Truth be told, Olive was something of a show-off, but that was only because she felt insecure among her larger, more boisterous classmates. She wished she could go to Wexford Academy, a private school that she found online one afternoon after coming home from school, a wad of bubble gum stuck in her hair by a girl she didn’t even know, who told her, matter-of-factly, that her breath smelled like dog farts.
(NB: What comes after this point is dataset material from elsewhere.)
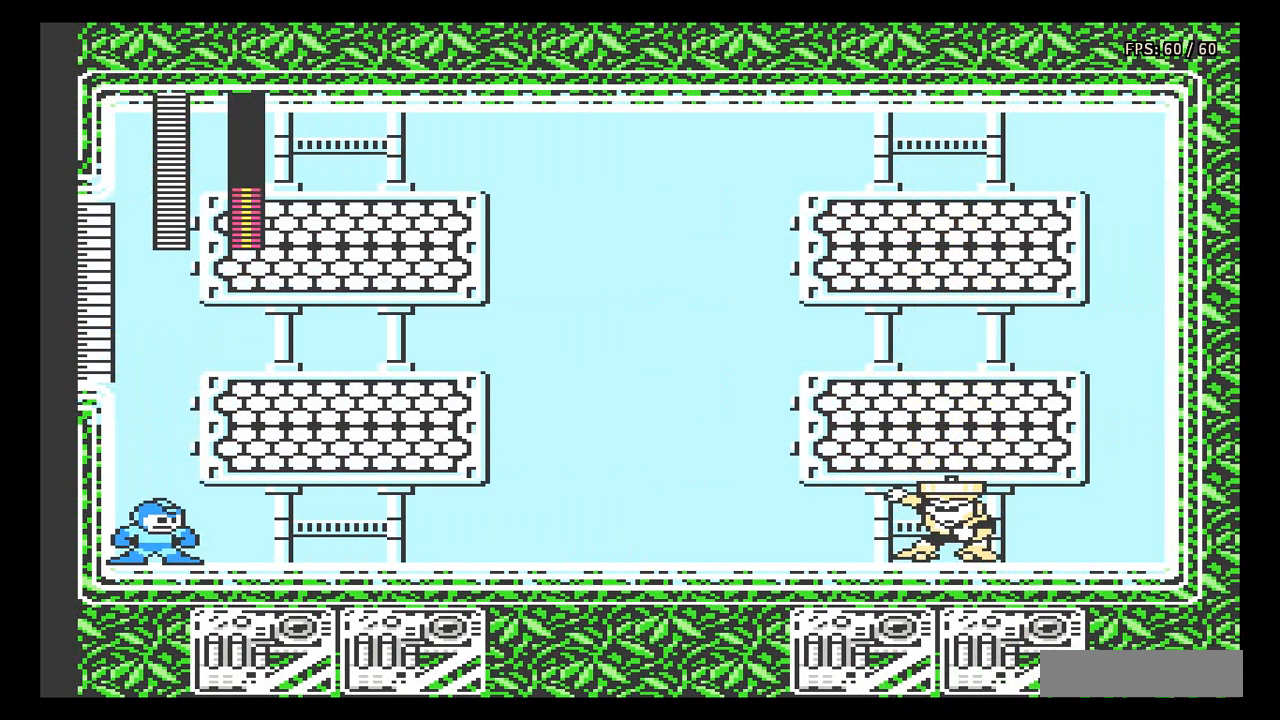
{"buttons": [], "events": [[50, "B", "down"], [100, "B", "up"], [167, "B", "down"], [233, "B", "up"], [283, "B", "down"], [350, "B", "up"], [400, "B", "down"], [467, "B", "up"]]}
Olive removed most of the gum with an ice cube pressed to her hair. When her mother asked how her day went she said it was fine, although inwardly she was thinking, How was my day? My day was hell. I’ve got to find someplace better to go to school.
Wexford Academy, she saw, was only five miles away and it looked absolutely wonderful in the pictures on its website. The main building was a graceful old Tudor-style house. It had a large, welcoming porch with white wicker chairs, rolling green lawns, and a stable that had been converted into a theater in which the students put on plays. Judging by its website, Wexford Academy was everything that Richardson Elementary was not. Olive longed for it the way a penitent longs for heaven, but when she asked her parents if she could go there, they refused.
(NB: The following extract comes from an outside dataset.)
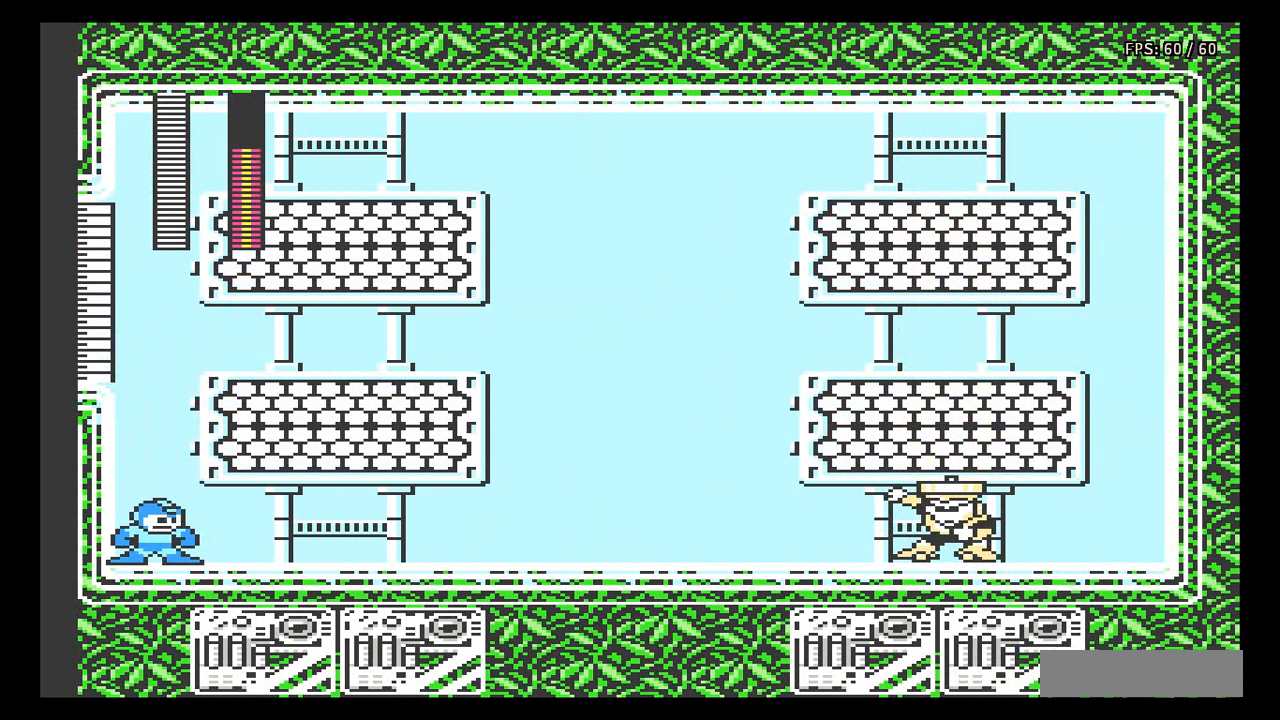
{"buttons": [], "events": [[33, "B", "down"], [83, "B", "up"], [150, "B", "down"], [217, "B", "up"], [283, "B", "down"], [333, "B", "up"], [400, "B", "down"], [467, "B", "up"]]}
“It’s too expensive. It costs a lot of money to go there and you can go to Richardson for free because it’s a public school and we pay taxes. Do you see, Olive?” her mother asked her anxiously. She knew Olive was unhappy at her new school, but she was sure she’d settle in, given time. Richardson was a good school; the realtor who sold them the house said so, and so did the neighbors, whose children had gone there when they were young.
Olive glumly agreed. She hated Richardson, but it appeared it was the only option available to her. Her classmates sensed her misery and decided Olive was not only a show-off, but a weirdo. As children have done since the dawn of time, they closed ranks against the outsider and gleefully proceeded to make her life miserable.
“Olive Knee-lander,” sneered Kyle Ricciardi during recess one day in October. The rest of the children were playing kickball or tag or red light-green light, but Olive was standing awkwardly by herself, as usual, looking like a fish out of water and checking her watch every so often to see if recess was almost over. Olive hated recess. She wished she could spend it in the library, reading, but it wasn’t allowed.
It’s pronounced Ny-lander, she thought dispiritedly. They can’t even say my name right.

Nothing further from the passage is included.